● What the exercise asks
Retype everything in the R plotting code below from "gram1dist$words <- row.names(gram1dist)" down to "theme(legend.position = 'top')", keeping every character unchanged.

___ Text extract

Make a data frame for plotting

gram1dist <- as.data.frame(topWordsAll)
gram1dist <- cbind(gram1dist, 
                   t(as.data.frame(topWordsBlog)[, -1]), 
                   t(as.data.frame(topWordsNews)[, -1]), 
                   t(as.data.frame(topWordsTwt)[, -1]))
colnames(gram1dist) <- c('all', 'blogs', 'news', 'twitter')
gram1dist$words <- row.names(gram1dist)

Plot 1 gram distribution

df <- melt(gram1dist, id.vars = c('words', 'all')) #convert to long format
ggplot(data = df, aes(x = reorder(words, all), y = all)) +
  geom_col(aes(fill = variable)) +
  coord_flip() +
  ylab('Frequency') + xlab('Top 20 common words') +
  scale_y_continuous(expand = c(0, 0)) +
  guides(fill = guide_legend(title = 'Source')) +
  theme(legend.position = 'top')

Plot the % of top 10 words across all sources

dfmWordPct <- dfm_weight(dfmWord, scheme = 'prop') * 100
dfWordPct <- data.frame(topfeatures(dfmWordPct))
colnames(dfWordPct) <- 'pct'
dfWordPct$words <- row.names(dfWordPct)

ggplot(data = dfWordPct, aes(x = words, y = pct, group = 1)) +
  geom_line() +
  geom_point() +
  scale_x_discrete(limits = dfWordPct$words) +
  xlab('Top 10 words') + ylab('Percentage')

______
___ Record set

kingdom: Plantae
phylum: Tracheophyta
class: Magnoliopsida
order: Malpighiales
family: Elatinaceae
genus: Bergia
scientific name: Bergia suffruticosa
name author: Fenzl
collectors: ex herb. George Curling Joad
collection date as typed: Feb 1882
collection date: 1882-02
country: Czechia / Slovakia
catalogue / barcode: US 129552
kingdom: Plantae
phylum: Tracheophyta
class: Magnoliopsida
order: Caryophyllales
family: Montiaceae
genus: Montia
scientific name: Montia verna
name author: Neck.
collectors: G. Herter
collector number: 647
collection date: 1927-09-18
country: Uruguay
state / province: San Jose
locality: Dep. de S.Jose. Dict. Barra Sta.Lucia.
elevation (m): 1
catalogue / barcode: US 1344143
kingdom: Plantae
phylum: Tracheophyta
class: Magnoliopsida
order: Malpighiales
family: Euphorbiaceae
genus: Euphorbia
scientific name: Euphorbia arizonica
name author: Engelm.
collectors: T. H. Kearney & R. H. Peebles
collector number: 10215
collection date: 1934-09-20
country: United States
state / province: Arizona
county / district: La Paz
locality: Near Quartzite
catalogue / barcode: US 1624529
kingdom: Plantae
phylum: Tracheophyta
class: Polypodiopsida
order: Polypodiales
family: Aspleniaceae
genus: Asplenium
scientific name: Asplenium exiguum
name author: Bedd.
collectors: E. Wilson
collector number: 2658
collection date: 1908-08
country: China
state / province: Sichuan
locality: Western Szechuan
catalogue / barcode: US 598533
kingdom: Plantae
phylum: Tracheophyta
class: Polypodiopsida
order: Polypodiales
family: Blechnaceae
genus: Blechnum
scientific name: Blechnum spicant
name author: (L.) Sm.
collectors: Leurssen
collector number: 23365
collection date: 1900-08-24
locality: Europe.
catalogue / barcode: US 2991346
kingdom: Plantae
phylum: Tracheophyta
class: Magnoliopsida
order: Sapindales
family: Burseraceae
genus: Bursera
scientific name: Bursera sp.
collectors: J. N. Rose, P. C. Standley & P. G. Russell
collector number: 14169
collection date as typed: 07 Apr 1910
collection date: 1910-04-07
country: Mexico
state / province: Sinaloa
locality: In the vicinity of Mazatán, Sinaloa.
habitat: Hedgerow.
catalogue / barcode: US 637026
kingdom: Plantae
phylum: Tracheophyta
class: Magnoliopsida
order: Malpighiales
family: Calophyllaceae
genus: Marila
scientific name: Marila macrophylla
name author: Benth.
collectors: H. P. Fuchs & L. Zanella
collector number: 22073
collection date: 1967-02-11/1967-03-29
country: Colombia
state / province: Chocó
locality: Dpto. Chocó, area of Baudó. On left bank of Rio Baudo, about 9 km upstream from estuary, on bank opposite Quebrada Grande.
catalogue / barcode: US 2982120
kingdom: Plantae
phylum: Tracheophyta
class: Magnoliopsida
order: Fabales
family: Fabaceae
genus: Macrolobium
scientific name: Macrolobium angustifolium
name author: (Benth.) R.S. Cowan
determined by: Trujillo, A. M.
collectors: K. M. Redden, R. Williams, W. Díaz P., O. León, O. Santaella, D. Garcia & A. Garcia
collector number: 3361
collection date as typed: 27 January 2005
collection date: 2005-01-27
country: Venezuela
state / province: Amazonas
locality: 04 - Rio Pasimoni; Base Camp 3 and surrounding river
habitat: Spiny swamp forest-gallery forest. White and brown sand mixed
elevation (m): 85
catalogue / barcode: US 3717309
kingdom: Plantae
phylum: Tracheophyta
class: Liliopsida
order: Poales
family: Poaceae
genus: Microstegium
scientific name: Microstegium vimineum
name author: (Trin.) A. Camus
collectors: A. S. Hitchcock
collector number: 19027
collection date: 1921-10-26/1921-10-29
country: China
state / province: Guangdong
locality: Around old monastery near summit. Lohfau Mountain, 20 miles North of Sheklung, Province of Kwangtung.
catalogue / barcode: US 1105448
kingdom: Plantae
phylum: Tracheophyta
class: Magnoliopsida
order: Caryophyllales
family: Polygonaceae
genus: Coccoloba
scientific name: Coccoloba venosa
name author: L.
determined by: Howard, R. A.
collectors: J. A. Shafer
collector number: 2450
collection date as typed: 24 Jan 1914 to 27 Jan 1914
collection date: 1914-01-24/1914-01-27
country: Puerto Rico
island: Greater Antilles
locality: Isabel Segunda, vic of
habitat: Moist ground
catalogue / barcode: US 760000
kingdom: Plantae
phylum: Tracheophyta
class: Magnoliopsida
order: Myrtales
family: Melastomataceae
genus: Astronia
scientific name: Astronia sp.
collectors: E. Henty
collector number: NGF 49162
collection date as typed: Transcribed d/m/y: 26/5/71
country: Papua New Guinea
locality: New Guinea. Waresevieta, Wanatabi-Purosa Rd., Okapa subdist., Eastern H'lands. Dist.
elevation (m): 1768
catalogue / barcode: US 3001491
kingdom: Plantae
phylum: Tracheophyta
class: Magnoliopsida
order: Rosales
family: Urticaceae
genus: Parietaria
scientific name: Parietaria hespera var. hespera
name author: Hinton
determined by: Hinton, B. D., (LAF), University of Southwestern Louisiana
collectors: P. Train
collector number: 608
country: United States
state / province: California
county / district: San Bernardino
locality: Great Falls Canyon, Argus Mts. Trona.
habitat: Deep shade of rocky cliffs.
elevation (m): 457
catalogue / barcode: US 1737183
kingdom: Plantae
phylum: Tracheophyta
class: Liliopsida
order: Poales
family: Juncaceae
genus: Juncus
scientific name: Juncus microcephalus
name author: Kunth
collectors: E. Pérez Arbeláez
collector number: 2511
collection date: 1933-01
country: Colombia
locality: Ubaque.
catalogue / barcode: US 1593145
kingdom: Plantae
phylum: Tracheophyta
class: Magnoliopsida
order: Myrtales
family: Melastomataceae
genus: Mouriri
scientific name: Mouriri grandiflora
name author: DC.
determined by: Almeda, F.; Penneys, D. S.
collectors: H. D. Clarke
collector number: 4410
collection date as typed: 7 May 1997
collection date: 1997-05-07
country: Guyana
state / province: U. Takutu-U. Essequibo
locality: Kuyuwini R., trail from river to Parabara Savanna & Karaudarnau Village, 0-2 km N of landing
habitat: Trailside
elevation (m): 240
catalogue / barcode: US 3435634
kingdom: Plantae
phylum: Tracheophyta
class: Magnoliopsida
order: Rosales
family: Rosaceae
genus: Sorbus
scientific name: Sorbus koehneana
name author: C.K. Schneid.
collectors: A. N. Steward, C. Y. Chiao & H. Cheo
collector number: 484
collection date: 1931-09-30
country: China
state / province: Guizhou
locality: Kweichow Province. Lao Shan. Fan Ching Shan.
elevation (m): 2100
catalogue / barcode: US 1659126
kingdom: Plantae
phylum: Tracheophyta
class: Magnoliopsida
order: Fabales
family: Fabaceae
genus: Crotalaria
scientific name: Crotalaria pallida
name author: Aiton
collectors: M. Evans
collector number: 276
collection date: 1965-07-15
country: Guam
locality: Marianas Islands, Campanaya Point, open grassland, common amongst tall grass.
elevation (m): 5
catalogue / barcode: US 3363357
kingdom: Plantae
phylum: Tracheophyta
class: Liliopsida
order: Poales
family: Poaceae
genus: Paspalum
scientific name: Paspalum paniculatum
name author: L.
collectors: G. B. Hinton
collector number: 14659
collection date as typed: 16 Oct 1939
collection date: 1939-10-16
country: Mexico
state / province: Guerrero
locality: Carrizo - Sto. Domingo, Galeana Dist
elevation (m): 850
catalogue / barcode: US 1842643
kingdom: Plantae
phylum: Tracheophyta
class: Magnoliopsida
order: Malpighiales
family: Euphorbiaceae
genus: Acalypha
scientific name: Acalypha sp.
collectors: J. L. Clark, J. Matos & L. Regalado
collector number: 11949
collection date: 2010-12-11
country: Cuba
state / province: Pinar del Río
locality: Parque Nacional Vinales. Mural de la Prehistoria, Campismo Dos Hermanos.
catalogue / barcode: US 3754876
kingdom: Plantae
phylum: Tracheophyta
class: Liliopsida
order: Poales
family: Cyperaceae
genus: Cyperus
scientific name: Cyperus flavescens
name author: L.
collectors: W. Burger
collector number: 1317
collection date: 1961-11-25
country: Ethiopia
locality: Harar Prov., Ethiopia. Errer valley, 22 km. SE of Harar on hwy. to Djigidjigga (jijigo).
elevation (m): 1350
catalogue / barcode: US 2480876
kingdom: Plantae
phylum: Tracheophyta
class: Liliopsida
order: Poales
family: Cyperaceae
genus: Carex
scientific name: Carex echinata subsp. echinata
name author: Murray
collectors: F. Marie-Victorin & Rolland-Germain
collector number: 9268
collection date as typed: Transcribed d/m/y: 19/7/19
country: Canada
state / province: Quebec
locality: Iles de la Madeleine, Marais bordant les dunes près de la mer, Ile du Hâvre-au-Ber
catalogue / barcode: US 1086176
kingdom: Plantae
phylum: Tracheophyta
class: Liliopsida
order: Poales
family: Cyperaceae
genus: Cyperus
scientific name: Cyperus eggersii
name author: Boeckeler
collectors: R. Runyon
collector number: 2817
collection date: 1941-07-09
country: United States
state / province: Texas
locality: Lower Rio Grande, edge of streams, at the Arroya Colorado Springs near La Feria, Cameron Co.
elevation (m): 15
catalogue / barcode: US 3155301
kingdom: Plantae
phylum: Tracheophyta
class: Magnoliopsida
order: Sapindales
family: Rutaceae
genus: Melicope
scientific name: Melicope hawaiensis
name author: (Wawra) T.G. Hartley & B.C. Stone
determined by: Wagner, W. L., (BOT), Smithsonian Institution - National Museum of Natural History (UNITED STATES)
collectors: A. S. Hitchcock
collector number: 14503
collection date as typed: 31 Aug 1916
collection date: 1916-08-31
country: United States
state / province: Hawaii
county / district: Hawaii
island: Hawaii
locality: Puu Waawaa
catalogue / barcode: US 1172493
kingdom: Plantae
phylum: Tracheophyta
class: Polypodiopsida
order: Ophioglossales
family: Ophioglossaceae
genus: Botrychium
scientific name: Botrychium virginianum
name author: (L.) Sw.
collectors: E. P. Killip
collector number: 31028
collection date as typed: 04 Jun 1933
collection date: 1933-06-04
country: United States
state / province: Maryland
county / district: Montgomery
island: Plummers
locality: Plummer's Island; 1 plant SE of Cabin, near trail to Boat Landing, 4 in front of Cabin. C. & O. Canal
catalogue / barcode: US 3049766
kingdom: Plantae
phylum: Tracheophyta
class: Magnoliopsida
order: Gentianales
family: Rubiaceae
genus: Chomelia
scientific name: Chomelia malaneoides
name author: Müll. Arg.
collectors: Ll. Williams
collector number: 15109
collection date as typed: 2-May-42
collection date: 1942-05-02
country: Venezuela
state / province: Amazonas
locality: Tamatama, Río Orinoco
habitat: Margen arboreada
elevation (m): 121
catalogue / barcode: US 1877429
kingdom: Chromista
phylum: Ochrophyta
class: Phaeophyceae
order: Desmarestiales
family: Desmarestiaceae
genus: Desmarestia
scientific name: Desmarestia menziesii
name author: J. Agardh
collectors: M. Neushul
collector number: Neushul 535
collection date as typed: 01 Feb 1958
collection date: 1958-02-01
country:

______

● Task response
gram1dist$words <- row.names(gram1dist)

Plot 1 gram distribution

df <- melt(gram1dist, id.vars = c('words', 'all')) #convert to long format
ggplot(data = df, aes(x = reorder(words, all), y = all)) +
  geom_col(aes(fill = variable)) +
  coord_flip() +
  ylab('Frequency') + xlab('Top 20 common words') +
  scale_y_continuous(expand = c(0, 0)) +
  guides(fill = guide_legend(title = 'Source')) +
  theme(legend.position = 'top')